ASSIGNED TASK:
With pictures removed, the data below should be returned exactly.

DATA SHOWN:

----------

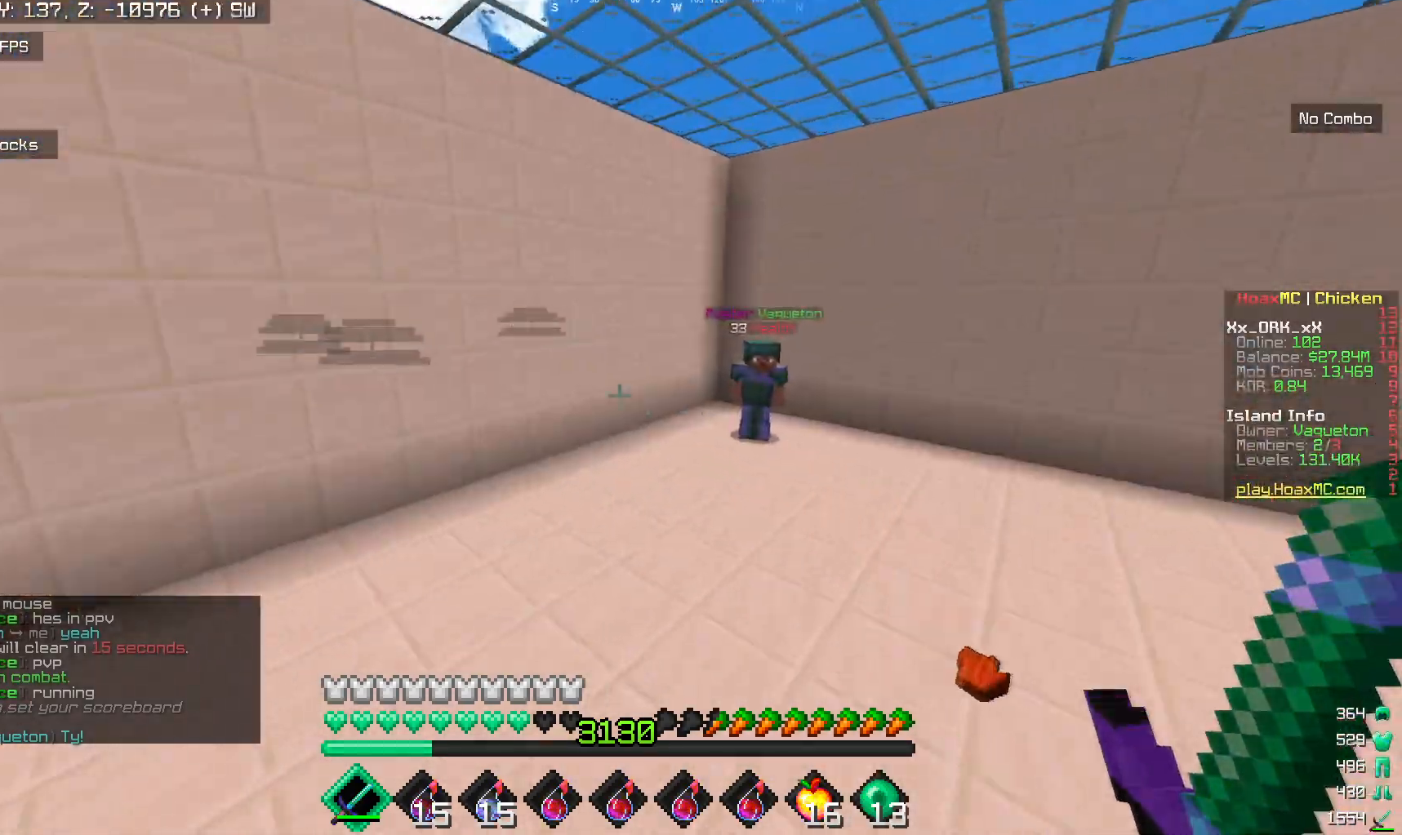
{"keys": ["a", "w"], "mouse": [], "events": [[33, "a", "down"]]}
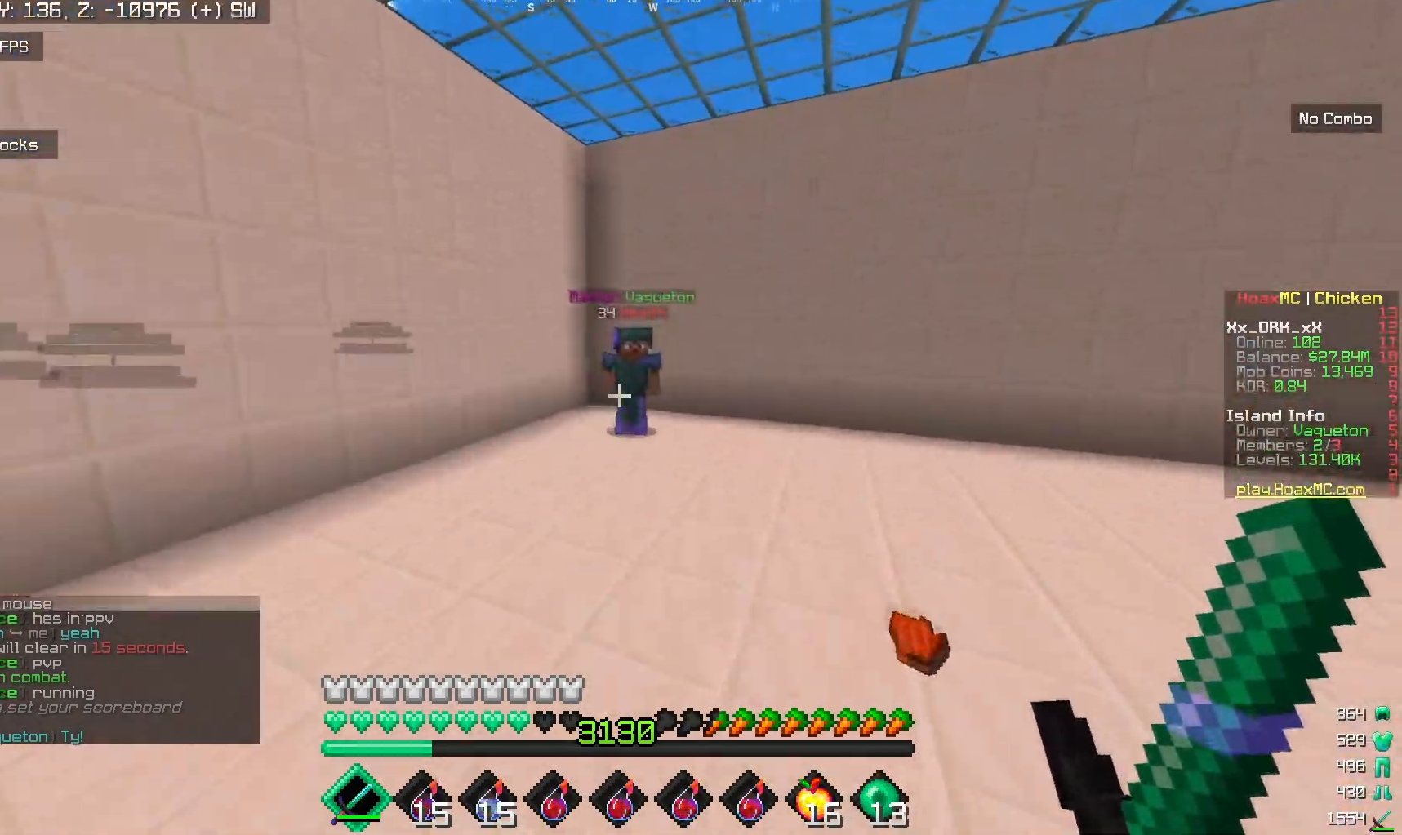
{"keys": ["a", "w"], "mouse": [], "events": []}
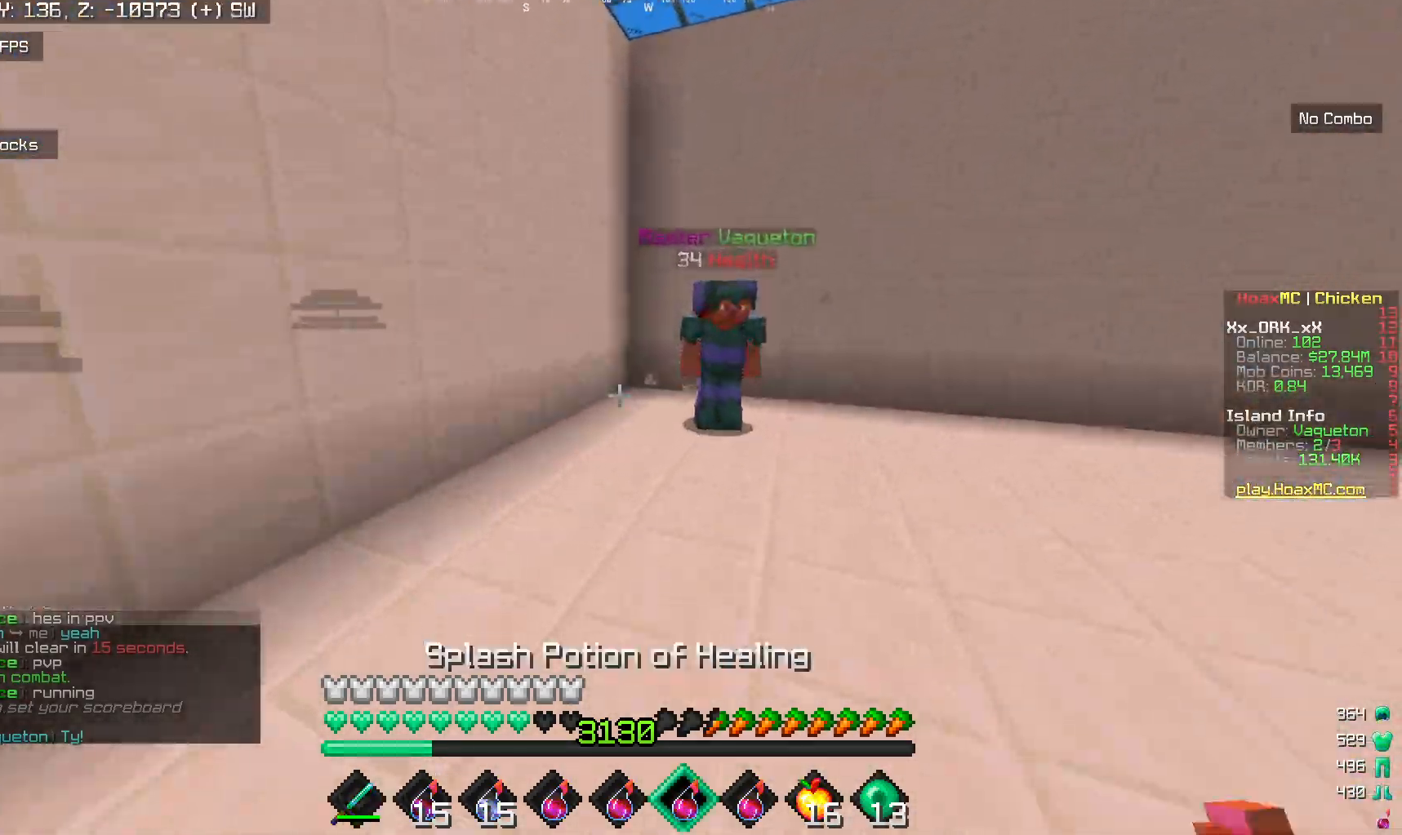
{"keys": ["w"], "mouse": [], "events": [[333, "a", "up"]]}
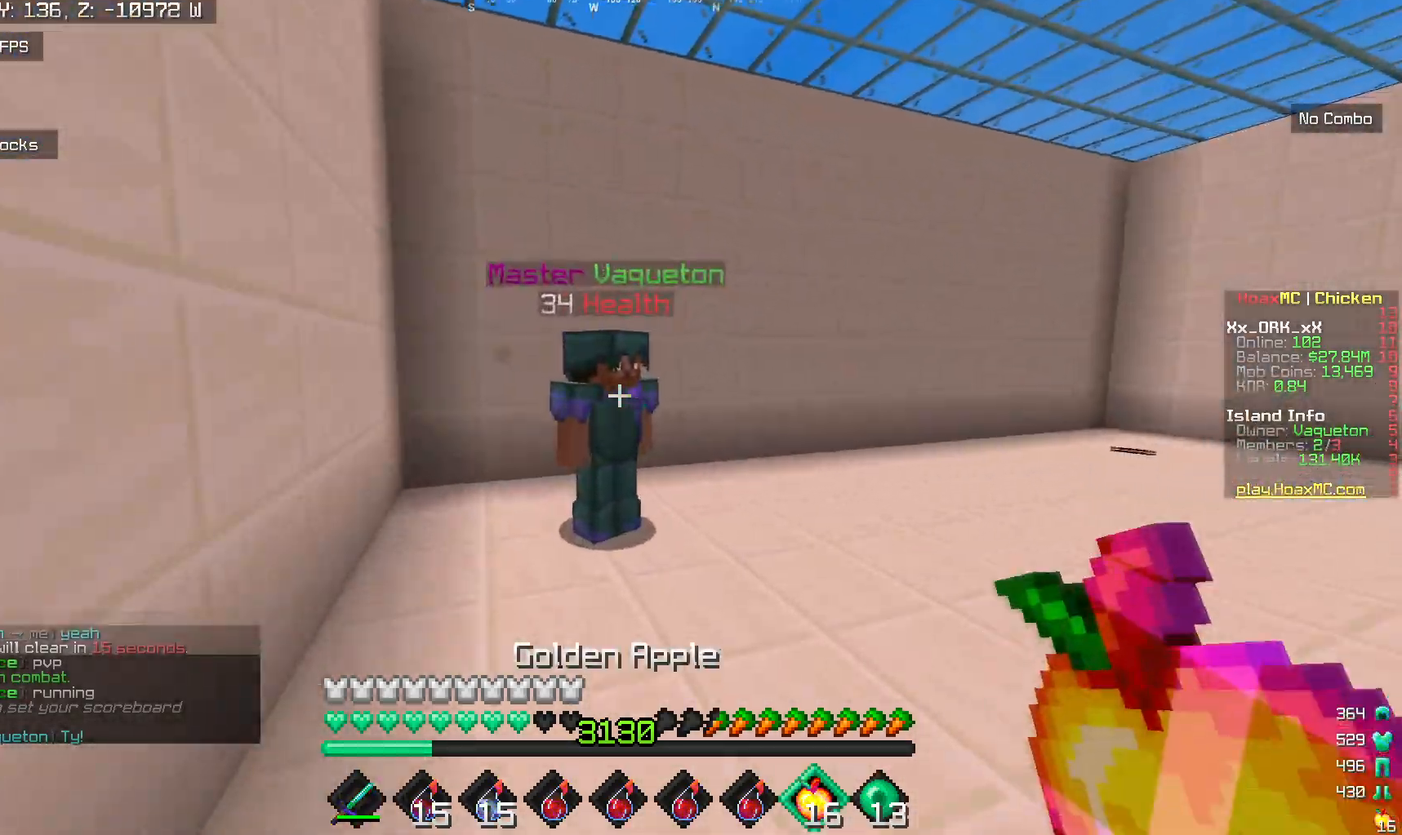
{"keys": ["a", "w"], "mouse": [], "events": [[100, "a", "down"]]}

----------

SOLUTION TO THE PROBLEM:
{"keys": ["a", "w"], "mouse": [], "events": [[33, "a", "down"]]}
{"keys": ["a", "w"], "mouse": [], "events": []}
{"keys": ["w"], "mouse": [], "events": [[333, "a", "up"]]}
{"keys": ["a", "w"], "mouse": [], "events": [[100, "a", "down"]]}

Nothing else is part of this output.